* _Task directions_: Write out the records below once more, exactly and completely.

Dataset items
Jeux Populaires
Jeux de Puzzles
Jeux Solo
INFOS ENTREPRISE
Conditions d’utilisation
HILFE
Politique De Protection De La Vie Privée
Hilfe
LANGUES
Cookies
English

* _Answer space_:
Jeux Populaires
Jeux de Puzzles
Jeux Solo
INFOS ENTREPRISE
Conditions d’utilisation
HILFE
Politique De Protection De La Vie Privée
Hilfe
LANGUES
Cookies
English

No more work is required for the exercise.